Extracted records
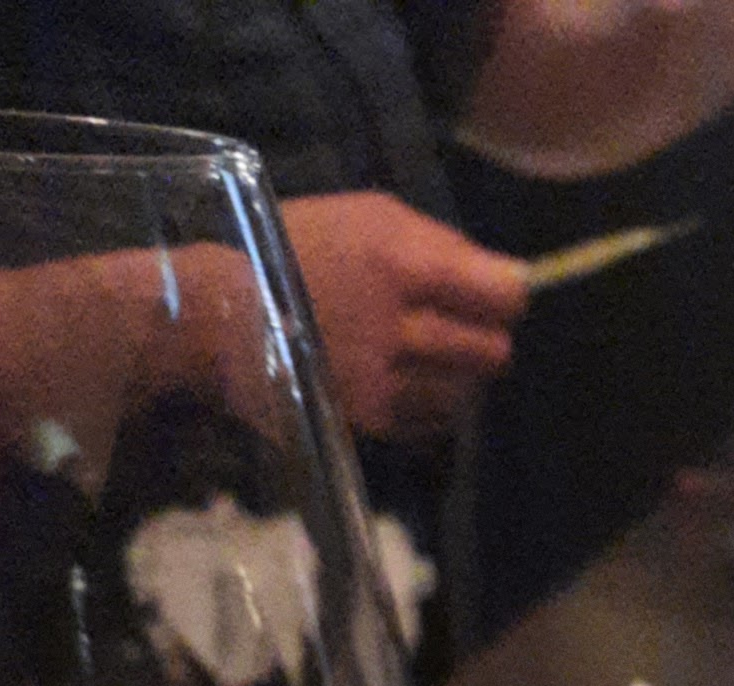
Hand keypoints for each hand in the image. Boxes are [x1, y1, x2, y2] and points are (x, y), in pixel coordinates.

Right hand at [281, 194, 526, 438]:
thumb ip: (442, 244)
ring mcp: (387, 383)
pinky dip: (432, 402)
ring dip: (458, 373)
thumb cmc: (298, 247)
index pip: (503, 296)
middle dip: (484, 336)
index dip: (508, 295)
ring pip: (469, 391)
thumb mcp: (367, 216)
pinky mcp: (374, 421)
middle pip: (494, 352)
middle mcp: (401, 329)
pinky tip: (405, 379)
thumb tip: (510, 277)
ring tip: (423, 351)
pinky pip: (436, 421)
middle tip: (456, 324)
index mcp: (400, 263)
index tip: (495, 293)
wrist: (223, 312)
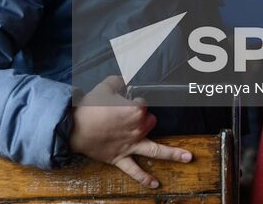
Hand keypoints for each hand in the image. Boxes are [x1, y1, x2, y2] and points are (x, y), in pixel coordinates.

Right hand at [69, 76, 192, 187]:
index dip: (133, 101)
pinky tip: (155, 184)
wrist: (74, 127)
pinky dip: (145, 178)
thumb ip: (118, 81)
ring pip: (156, 149)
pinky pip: (134, 169)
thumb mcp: (104, 87)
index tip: (124, 100)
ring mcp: (131, 145)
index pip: (143, 103)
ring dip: (173, 153)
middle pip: (150, 121)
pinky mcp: (121, 158)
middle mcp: (138, 128)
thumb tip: (123, 79)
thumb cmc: (89, 107)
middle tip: (129, 115)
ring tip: (188, 157)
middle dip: (144, 117)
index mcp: (135, 110)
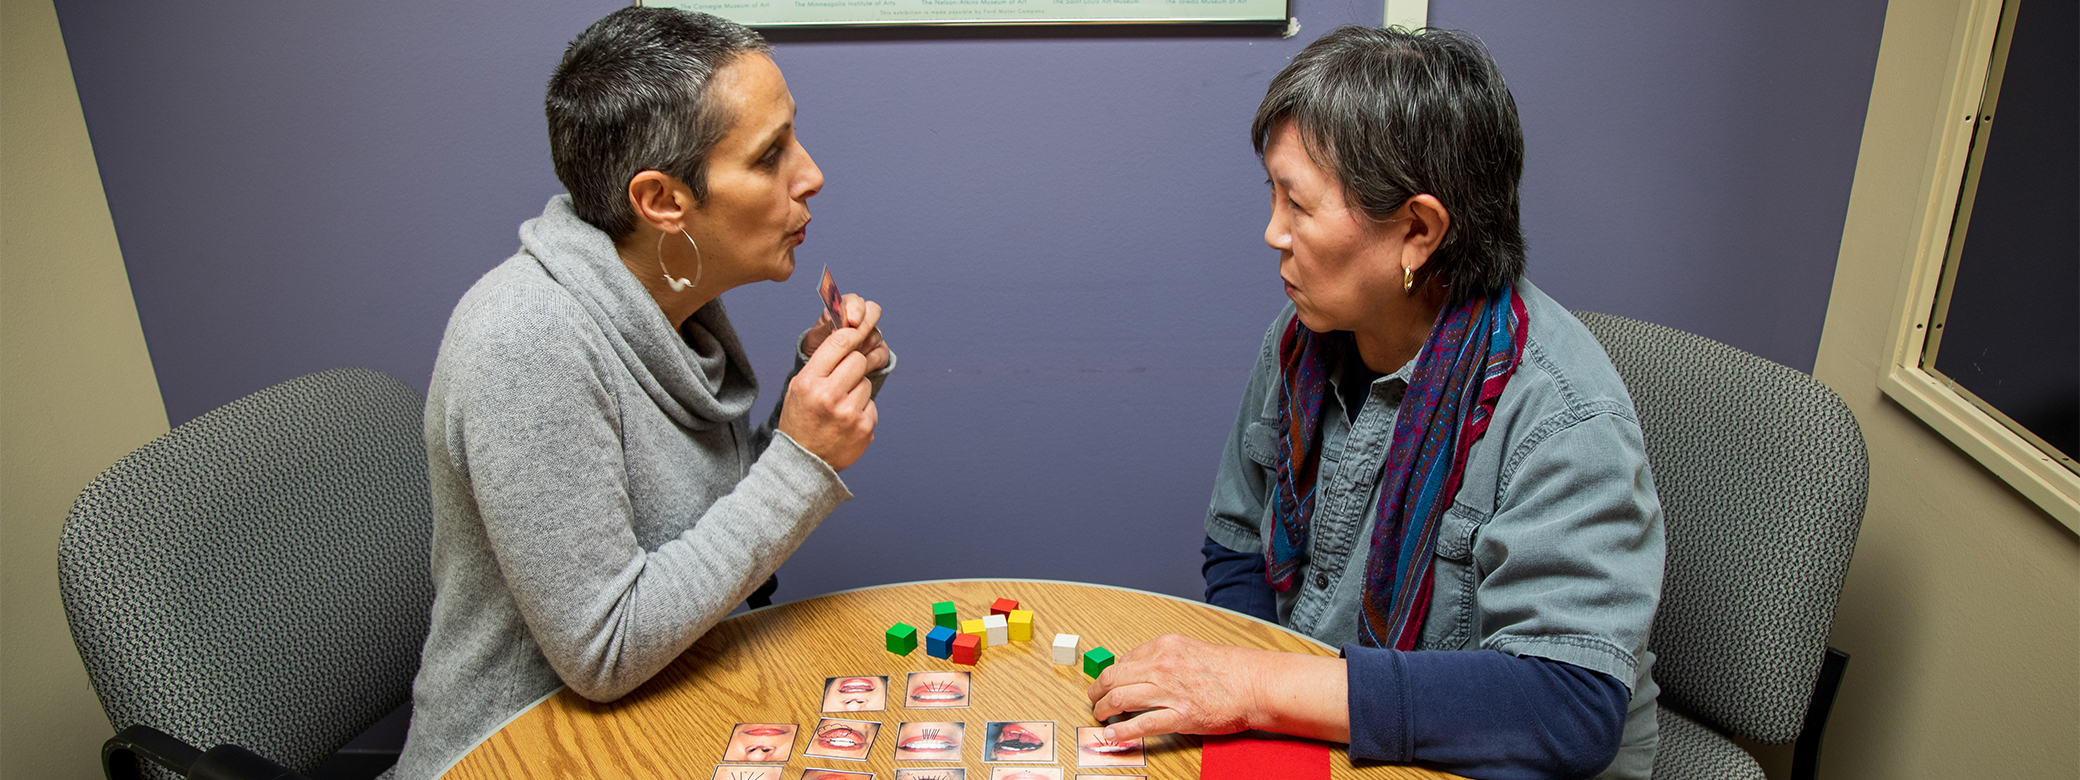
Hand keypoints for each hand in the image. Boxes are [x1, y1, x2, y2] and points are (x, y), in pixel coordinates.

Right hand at [777, 303, 879, 470]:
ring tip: (841, 406)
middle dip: (855, 365)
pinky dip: (863, 411)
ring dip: (858, 390)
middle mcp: (829, 396)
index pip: (838, 344)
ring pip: (867, 383)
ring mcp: (849, 413)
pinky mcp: (864, 427)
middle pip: (858, 360)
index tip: (856, 331)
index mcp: (810, 382)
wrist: (803, 462)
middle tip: (846, 376)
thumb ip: (820, 364)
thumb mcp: (798, 388)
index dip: (851, 334)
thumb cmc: (800, 421)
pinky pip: (872, 405)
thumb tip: (847, 338)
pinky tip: (847, 422)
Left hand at [800, 294, 888, 373]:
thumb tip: (834, 320)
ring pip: (875, 336)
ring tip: (845, 358)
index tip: (852, 320)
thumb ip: (826, 326)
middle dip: (864, 326)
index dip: (856, 308)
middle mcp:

What is expected:
Copy out each line of the data where the string "Right" appears.

Exercise result:
Right hand at [281, 194, 526, 438]:
Right hand at [69, 76, 192, 187]:
Right hand at [777, 303, 879, 470]:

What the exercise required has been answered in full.